[Saved data entries]
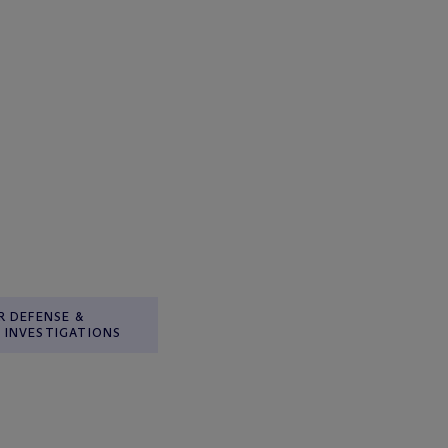
R DEFENSE &
INVESTIGATIONS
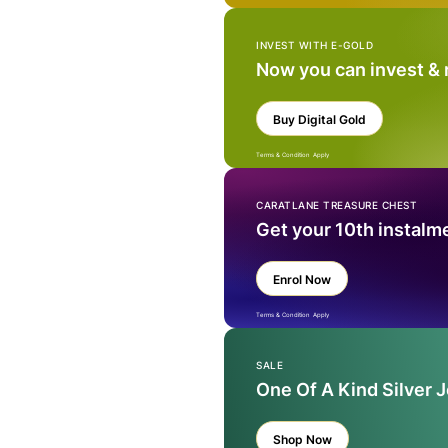
INVEST WITH E-GOLD
Now you can invest &
Buy Digital Gold
Terms & Condition Apply
CARATLANE TREASURE CHEST
Get your 10th instalm
Enrol Now
Terms & Condition Apply
SALE
One Of A Kind Silver 
Shop Now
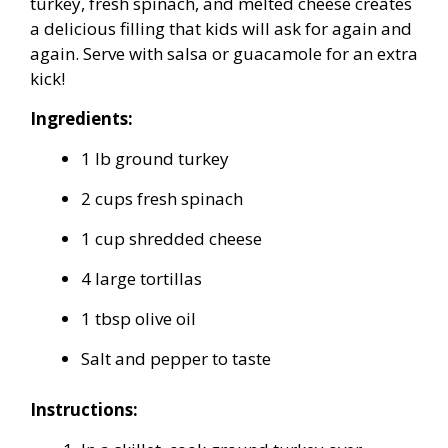
turkey, fresh spinach, and melted cheese creates
a delicious filling that kids will ask for again and
again. Serve with salsa or guacamole for an extra
kick!
Ingredients:
1 lb ground turkey
2 cups fresh spinach
1 cup shredded cheese
4 large tortillas
1 tbsp olive oil
Salt and pepper to taste
Instructions:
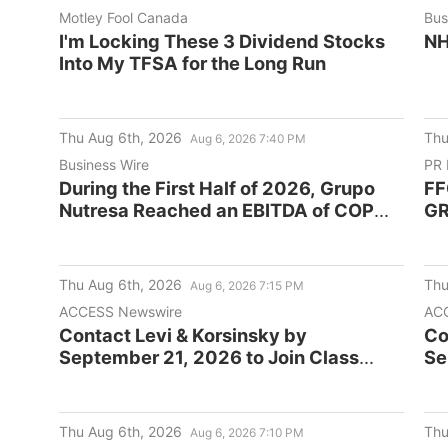
Motley Fool Canada
Bus
I'm Locking These 3 Dividend Stocks
NH
Into My TFSA for the Long Run
Thu Aug 6th, 2026
Thu
Aug 6, 2026 7:40 PM
Business Wire
PR 
During the First Half of 2026, Grupo
FF
Nutresa Reached an EBITDA of COP
G
2.0 Trillion, a 32% Increase
Compared to the Same Period of Last
Year
Thu Aug 6th, 2026
Thu
Aug 6, 2026 7:15 PM
ACCESS Newswire
ACC
Contact Levi & Korsinsky by
Co
September 21, 2026 to Join Class
Se
Action Against Cogent
Ac
Communications Holdings, Inc.
Co
(CCOI)
(C
Thu Aug 6th, 2026
Thu
Aug 6, 2026 7:10 PM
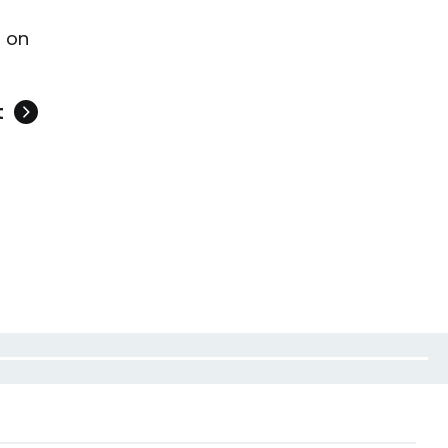
y
on
t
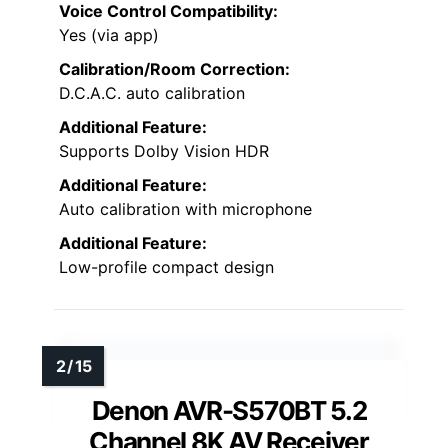
Voice Control Compatibility:
Yes (via app)
Calibration/Room Correction:
D.C.A.C. auto calibration
Additional Feature:
Supports Dolby Vision HDR
Additional Feature:
Auto calibration with microphone
Additional Feature:
Low-profile compact design
Denon AVR-S570BT 5.2
Channel 8K AV Receiver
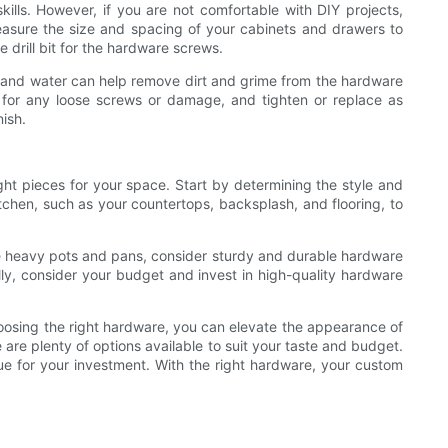
ills. However, if you are not comfortable with DIY projects,
 measure the size and spacing of your cabinets and drawers to
 drill bit for the hardware screws.
ent and water can help remove dirt and grime from the hardware
y for any loose screws or damage, and tighten or replace as
nish.
ght pieces for your space. Start by determining the style and
kitchen, such as your countertops, backsplash, and flooring, to
have heavy pots and pans, consider sturdy and durable hardware
lly, consider your budget and invest in high-quality hardware
hoosing the right hardware, you can elevate the appearance of
 are plenty of options available to suit your taste and budget.
lue for your investment. With the right hardware, your custom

ABOUT THIS TASK: The answer is a faithful copy of the records above, with the pictures removed.

RESULT OF THIS EXERCISE:
R DEFENSE &
INVESTIGATIONS
INVEST WITH E-GOLD
Now you can invest &
Buy Digital Gold
Terms & Condition Apply
CARATLANE TREASURE CHEST
Get your 10th instalm
Enrol Now
Terms & Condition Apply
SALE
One Of A Kind Silver 
Shop Now
turkey, fresh spinach, and melted cheese creates
a delicious filling that kids will ask for again and
again. Serve with salsa or guacamole for an extra
kick!
Ingredients:
1 lb ground turkey
2 cups fresh spinach
1 cup shredded cheese
4 large tortillas
1 tbsp olive oil
Salt and pepper to taste
Instructions:
Motley Fool Canada
Bus
I'm Locking These 3 Dividend Stocks
NH
Into My TFSA for the Long Run
Thu Aug 6th, 2026
Thu
Aug 6, 2026 7:40 PM
Business Wire
PR 
During the First Half of 2026, Grupo
FF
Nutresa Reached an EBITDA of COP
G
2.0 Trillion, a 32% Increase
Compared to the Same Period of Last
Year
Thu Aug 6th, 2026
Thu
Aug 6, 2026 7:15 PM
ACCESS Newswire
ACC
Contact Levi & Korsinsky by
Co
September 21, 2026 to Join Class
Se
Action Against Cogent
Ac
Communications Holdings, Inc.
Co
(CCOI)
(C
Thu Aug 6th, 2026
Thu
Aug 6, 2026 7:10 PM
y
on
t
Voice Control Compatibility:
Yes (via app)
Calibration/Room Correction:
D.C.A.C. auto calibration
Additional Feature:
Supports Dolby Vision HDR
Additional Feature:
Auto calibration with microphone
Additional Feature:
Low-profile compact design
Denon AVR-S570BT 5.2
Channel 8K AV Receiver
ills. However, if you are not comfortable with DIY projects,
 measure the size and spacing of your cabinets and drawers to
 drill bit for the hardware screws.
ent and water can help remove dirt and grime from the hardware
y for any loose screws or damage, and tighten or replace as
nish.
ght pieces for your space. Start by determining the style and
kitchen, such as your countertops, backsplash, and flooring, to
have heavy pots and pans, consider sturdy and durable hardware
lly, consider your budget and invest in high-quality hardware
hoosing the right hardware, you can elevate the appearance of
 are plenty of options available to suit your taste and budget.
lue for your investment. With the right hardware, your custom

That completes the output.